Weirdly, the first thing I think of when I think of Bowie as an actor is one of Christopher Nolan's less-appreciated efforts, The Prestige (2006), in which the always-fascinating Bowie played another fascinating figure, Nikola Tesla. Bowie looks—and sounds—different enough in the role that, in one of the more surreal and frustrating filmgoing experiences I've had, I just couldn't place him. I knew there was something deeply familiar about the actor, but—fittingly for The Prestige, and fittingly for Tesla—I couldn't quite figure it out until the end credits rolled. The result—instead of "Oooh, look, it's David Bowie!"—was simply a Tesla who stole every scene he was in.
Probably more noteworthy is Bowie's starring role in Nicolas Roeg's The Man Who Fell to Earth (1976), which Mercury Music Editor Ned Lannamann correctly notes is "one of the strangest, most indelible visions of alien visitors committed to film." As Ned wrote on the film's 35th anniversary:
Thomas Jerome Newton wasn't the first role David Bowie had played—he'd been hiding behind characters like Major Tom and Ziggy Stardust since the beginning of his music career—but The Man Who Fell to Earth was Bowie's first major film role, and it's so ideally suited that it's difficult to tell where the actor ends and Newton begins.
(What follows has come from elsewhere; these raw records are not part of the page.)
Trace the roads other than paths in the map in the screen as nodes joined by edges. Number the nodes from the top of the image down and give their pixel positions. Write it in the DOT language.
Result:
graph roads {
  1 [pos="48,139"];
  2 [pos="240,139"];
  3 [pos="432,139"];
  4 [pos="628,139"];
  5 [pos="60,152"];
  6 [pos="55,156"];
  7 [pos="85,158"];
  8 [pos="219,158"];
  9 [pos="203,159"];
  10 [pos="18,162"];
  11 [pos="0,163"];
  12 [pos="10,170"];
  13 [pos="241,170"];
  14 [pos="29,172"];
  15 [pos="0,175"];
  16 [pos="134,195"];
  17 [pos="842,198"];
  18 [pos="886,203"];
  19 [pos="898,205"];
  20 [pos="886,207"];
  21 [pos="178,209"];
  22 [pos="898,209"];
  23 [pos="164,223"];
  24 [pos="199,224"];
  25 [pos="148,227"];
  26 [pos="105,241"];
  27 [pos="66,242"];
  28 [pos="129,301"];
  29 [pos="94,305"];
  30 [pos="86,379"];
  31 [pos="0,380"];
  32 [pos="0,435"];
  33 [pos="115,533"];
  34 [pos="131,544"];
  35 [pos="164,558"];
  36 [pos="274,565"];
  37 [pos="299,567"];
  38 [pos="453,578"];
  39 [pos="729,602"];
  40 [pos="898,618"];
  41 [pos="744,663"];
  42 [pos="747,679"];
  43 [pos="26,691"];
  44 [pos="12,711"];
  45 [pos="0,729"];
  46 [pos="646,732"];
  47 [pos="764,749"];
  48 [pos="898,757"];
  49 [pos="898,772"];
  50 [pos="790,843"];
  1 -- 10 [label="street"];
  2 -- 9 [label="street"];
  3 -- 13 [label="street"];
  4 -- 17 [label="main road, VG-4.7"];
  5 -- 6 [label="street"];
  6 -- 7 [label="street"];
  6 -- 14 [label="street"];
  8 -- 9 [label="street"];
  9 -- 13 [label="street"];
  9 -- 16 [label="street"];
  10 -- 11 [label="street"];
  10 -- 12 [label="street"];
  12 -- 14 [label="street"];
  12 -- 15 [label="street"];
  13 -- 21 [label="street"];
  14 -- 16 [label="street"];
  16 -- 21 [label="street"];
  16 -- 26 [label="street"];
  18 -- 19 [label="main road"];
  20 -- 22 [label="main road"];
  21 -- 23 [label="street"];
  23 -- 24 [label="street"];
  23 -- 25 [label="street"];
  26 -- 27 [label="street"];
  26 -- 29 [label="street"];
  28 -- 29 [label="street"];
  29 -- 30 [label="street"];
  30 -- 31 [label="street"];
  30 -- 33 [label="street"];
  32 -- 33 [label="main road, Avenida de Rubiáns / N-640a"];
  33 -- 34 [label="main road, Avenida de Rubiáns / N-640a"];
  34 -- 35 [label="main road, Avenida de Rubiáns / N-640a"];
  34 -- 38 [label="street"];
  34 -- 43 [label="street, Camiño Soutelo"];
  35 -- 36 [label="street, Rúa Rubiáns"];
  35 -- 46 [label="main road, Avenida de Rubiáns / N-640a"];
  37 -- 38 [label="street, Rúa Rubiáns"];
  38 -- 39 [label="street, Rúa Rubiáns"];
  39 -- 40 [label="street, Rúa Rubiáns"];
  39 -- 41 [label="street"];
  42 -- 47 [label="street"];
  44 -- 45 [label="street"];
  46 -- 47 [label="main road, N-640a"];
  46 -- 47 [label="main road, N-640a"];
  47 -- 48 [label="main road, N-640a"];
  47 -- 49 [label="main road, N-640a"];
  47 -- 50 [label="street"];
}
Bowie's unearthly gauntness and mismatched eyes already made him look alien-like, but when Newton reveals himself to his earthling girlfriend, Mary-Lou (Candy Clark), stripping off his nipples, contact lenses, and genitalia, it's one of the creepiest moments in science-fiction history.
Scorsese's great The Last Temptation of Christ (1988) was also a big one for Bowie: In one of the film's best performances, Bowie took on the role of Pontius Pilate, and man is he good in it, his coiled menace writhing beneath slithering words. "It's also said that you do miracles," he croons to Christ. "Is this good magic, or bad magic? Could we have some kind of... ah... demonstration? I mean, could you do a trick for me, now, say?"
Bowie's film and TV appearances ranged all over the map: Take 1983, for example, where he both starred in Tony Scott's vampire flick The Hunger and popped up wearing a shark fin in the otherwise forgotten pirate comedy Yellowbeard. He played one more weirdo in 1992's Twin Peaks: Fire Walk with Me; he played Andy Warhol in 1996's Basquiat; and he played David Bowie in both Zoolander and Extras. And it's also worth nothing Bowie had another connection to film: Bowie's son, Duncan Jones, is the acclaimed writer/director of Moon and Source Code.
But back to that episode of Extras, which had one perfect scene that somehow pulled together a number of Bowie's different facets: his musical genius, his humor, his sly grace, and that razor-sharp edge of darkness that was always just behind the smile. No matter how many times I watch it, this scene remains laugh-out-loud funny—and a scene that's sad, that's mean, and that features the most beautiful song ever sung about a pathetic little fat man. But yeah, it's mostly hilarious, and it encapsulates why David Bowie was the fucking best:
I'm going to keep this video open in a tab today; whenever I get sad about Bowie, that's what I'm going to watch, and that's what's going to make me laugh. It's a reminder of what we've lost, true—but it's also a reminder of how much we got from Bowie, as both a musician and an actor.